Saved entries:
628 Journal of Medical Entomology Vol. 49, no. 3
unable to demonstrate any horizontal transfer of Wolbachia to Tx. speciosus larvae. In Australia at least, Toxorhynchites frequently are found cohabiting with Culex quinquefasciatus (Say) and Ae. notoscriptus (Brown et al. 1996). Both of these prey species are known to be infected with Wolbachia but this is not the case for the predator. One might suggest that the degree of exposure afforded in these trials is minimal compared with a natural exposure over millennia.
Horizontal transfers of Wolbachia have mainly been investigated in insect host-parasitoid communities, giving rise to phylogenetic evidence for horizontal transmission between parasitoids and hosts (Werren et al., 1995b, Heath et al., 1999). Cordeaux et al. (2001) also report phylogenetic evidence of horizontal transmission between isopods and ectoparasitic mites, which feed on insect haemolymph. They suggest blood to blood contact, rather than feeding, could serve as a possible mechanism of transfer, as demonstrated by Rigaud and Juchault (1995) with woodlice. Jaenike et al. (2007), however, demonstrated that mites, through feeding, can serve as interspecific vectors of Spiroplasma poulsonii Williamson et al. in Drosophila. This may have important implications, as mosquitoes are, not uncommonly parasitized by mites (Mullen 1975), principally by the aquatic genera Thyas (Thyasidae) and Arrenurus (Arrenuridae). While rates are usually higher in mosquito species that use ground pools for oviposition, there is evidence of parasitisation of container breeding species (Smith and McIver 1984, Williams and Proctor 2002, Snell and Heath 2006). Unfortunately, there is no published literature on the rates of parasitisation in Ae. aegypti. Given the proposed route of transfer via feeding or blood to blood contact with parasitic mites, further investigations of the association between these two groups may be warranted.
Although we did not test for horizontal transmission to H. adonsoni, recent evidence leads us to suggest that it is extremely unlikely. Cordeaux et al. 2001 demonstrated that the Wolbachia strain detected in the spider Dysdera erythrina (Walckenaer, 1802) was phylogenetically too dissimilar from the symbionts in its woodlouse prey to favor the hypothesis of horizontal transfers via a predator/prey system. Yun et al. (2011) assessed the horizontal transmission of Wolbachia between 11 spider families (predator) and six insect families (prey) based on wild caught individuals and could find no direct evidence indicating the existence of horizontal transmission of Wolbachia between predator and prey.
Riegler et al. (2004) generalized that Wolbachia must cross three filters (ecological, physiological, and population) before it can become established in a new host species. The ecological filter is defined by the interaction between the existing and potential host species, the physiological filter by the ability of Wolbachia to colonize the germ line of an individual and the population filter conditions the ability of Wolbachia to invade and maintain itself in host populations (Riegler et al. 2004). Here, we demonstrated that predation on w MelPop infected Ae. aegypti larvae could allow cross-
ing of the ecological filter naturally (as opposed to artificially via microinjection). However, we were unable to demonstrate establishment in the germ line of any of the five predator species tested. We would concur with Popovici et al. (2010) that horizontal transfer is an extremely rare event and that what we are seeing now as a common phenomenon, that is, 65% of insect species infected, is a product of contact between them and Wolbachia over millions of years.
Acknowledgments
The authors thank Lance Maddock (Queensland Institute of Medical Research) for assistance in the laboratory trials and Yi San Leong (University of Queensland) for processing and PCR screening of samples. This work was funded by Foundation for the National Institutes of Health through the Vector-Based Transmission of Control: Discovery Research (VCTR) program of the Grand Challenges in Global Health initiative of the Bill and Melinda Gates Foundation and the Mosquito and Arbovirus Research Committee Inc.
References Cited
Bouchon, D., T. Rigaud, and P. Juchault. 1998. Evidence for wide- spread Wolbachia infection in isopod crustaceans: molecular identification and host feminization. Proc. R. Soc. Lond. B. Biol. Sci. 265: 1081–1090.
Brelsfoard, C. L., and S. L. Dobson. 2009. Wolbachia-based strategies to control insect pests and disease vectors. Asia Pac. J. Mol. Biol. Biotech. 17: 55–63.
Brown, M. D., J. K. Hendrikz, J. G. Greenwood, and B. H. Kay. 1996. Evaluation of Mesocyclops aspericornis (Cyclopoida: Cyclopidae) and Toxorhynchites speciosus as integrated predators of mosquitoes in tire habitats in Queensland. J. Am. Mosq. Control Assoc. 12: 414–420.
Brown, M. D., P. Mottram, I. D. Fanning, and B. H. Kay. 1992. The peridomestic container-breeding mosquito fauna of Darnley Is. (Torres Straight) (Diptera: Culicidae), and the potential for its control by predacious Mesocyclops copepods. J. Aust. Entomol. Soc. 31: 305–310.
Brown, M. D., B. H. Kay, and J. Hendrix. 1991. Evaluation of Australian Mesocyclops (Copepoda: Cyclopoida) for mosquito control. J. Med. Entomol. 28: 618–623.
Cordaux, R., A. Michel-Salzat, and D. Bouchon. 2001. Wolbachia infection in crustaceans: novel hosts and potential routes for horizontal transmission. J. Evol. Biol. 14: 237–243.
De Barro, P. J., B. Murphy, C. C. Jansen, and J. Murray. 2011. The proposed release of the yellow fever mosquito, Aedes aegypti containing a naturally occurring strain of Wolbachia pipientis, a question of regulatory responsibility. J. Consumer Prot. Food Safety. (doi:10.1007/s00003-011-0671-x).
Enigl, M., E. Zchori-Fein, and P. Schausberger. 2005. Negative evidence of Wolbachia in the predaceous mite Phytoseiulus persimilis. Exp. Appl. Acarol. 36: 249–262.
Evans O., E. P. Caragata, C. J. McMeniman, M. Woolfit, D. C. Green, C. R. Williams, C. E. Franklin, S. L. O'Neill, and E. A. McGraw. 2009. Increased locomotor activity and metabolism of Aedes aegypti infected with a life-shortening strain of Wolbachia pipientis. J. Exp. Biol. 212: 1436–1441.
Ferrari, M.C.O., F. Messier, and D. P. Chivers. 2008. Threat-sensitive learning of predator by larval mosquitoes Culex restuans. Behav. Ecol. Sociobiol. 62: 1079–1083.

--

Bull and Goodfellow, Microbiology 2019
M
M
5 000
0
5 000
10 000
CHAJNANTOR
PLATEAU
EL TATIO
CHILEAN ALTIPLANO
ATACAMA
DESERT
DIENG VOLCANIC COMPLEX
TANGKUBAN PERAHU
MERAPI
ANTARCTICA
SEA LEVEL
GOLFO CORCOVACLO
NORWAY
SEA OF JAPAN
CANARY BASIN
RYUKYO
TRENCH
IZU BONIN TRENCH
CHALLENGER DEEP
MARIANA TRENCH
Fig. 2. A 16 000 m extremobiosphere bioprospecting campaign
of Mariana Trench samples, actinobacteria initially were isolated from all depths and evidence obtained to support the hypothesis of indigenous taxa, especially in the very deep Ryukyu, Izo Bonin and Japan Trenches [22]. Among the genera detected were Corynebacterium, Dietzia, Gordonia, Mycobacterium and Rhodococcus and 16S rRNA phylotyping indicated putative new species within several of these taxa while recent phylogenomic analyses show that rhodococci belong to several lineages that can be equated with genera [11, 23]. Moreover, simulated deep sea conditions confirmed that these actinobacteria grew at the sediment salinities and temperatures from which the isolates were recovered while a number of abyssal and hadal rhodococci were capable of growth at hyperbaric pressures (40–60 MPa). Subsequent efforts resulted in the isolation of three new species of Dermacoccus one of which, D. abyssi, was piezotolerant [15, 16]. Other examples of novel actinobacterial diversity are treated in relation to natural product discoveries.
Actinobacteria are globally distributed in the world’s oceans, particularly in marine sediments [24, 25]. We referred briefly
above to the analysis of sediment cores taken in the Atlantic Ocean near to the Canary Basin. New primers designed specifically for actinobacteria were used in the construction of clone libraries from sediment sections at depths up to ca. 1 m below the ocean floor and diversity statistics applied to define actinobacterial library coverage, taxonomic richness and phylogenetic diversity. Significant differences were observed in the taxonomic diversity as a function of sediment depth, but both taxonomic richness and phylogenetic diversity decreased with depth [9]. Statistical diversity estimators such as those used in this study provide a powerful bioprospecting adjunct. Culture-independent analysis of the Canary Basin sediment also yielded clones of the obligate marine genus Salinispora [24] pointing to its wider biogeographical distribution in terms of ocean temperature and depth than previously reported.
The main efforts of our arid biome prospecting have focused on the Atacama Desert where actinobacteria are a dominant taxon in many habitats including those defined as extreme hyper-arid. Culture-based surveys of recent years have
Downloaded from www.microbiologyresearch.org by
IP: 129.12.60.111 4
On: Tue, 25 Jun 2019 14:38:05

* * *

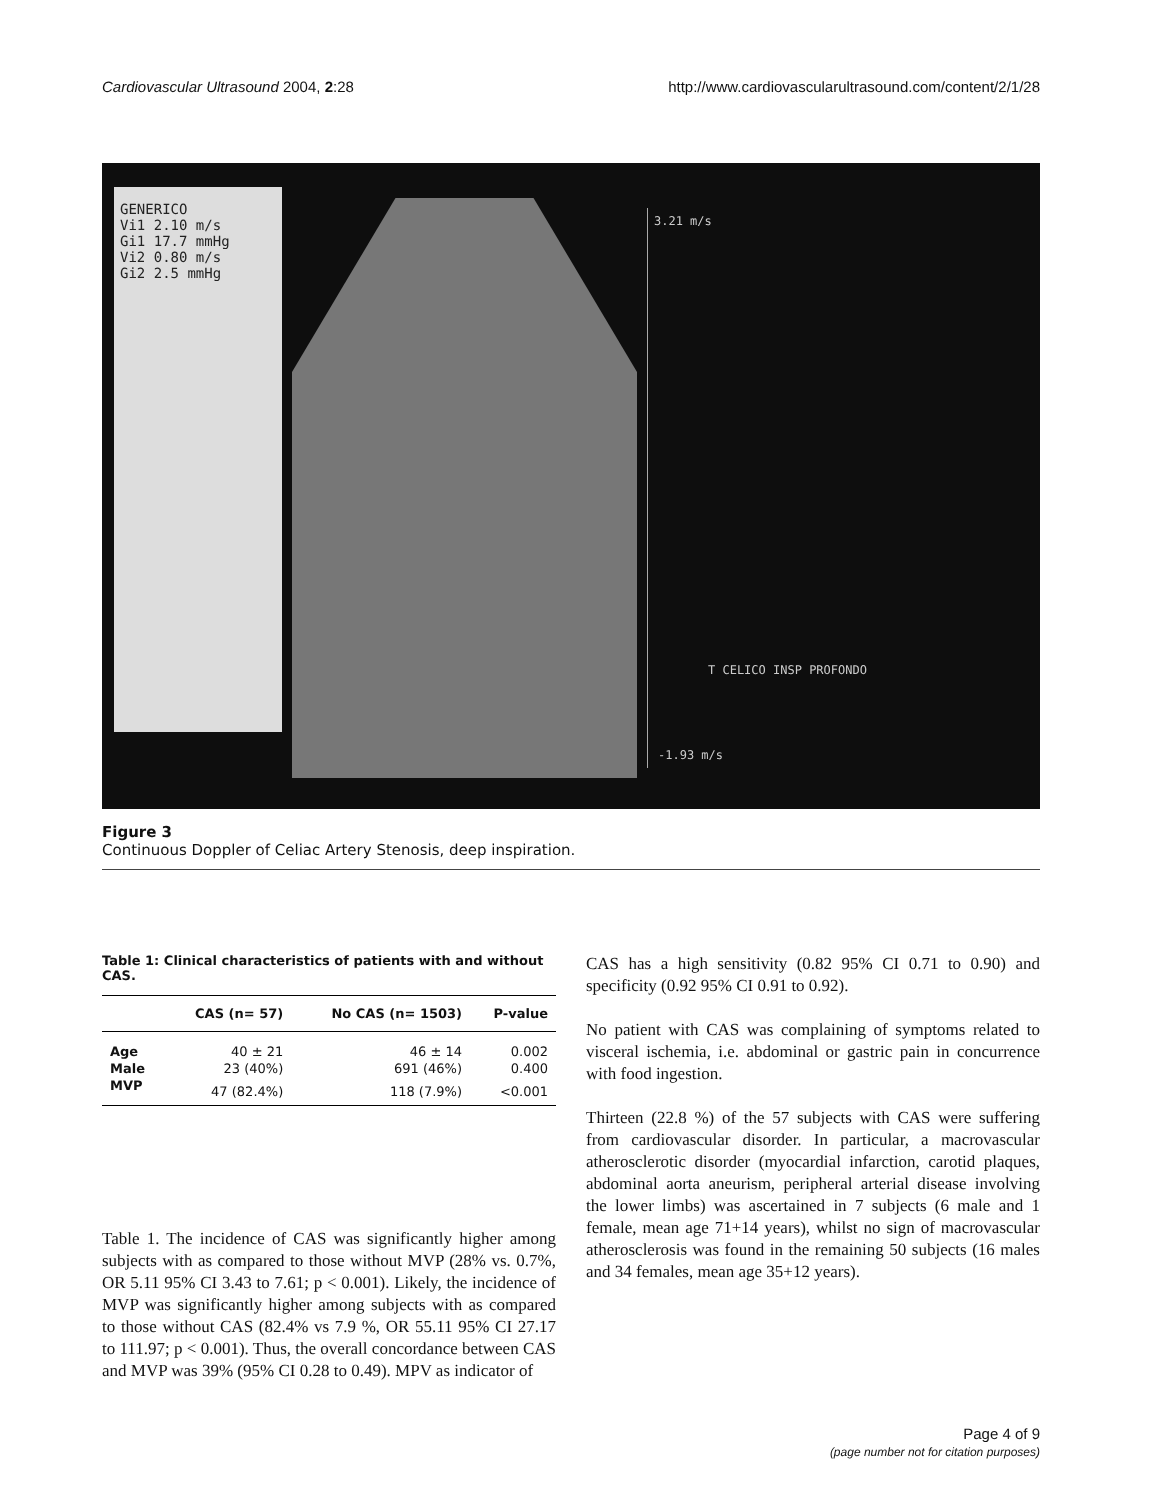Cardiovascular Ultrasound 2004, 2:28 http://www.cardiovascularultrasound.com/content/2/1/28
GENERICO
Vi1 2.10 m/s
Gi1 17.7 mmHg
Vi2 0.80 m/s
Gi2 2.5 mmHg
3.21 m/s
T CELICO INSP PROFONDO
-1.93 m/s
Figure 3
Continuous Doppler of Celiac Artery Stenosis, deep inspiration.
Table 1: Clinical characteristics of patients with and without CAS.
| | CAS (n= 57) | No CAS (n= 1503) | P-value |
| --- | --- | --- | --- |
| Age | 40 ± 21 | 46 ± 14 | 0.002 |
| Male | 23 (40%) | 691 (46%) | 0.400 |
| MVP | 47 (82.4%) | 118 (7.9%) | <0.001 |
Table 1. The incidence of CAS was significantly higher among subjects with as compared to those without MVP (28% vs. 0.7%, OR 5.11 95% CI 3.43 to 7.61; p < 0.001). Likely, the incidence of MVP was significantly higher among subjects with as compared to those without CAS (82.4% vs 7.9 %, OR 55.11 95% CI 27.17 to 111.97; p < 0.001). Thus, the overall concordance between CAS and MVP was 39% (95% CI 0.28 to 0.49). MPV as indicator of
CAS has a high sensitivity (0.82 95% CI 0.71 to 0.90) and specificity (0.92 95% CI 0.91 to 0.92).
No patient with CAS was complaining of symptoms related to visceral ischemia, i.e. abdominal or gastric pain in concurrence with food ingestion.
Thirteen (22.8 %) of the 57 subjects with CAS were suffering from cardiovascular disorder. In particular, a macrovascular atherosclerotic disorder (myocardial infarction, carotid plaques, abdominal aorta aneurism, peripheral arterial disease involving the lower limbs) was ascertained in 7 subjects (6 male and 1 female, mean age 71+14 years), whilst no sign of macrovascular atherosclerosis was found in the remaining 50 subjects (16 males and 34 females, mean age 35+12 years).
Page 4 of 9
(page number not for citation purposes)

What you need to do: Go over the data above and copy every line that has the word "Cyclopoida" in it.

Answer to the problem:
Brown, M. D., J. K. Hendrikz, J. G. Greenwood, and B. H. Kay. 1996. Evaluation of Mesocyclops aspericornis (Cyclopoida: Cyclopidae) and Toxorhynchites speciosus as integrated predators of mosquitoes in tire habitats in Queensland. J. Am. Mosq. Control Assoc. 12: 414–420.
Brown, M. D., B. H. Kay, and J. Hendrix. 1991. Evaluation of Australian Mesocyclops (Copepoda: Cyclopoida) for mosquito control. J. Med. Entomol. 28: 618–623.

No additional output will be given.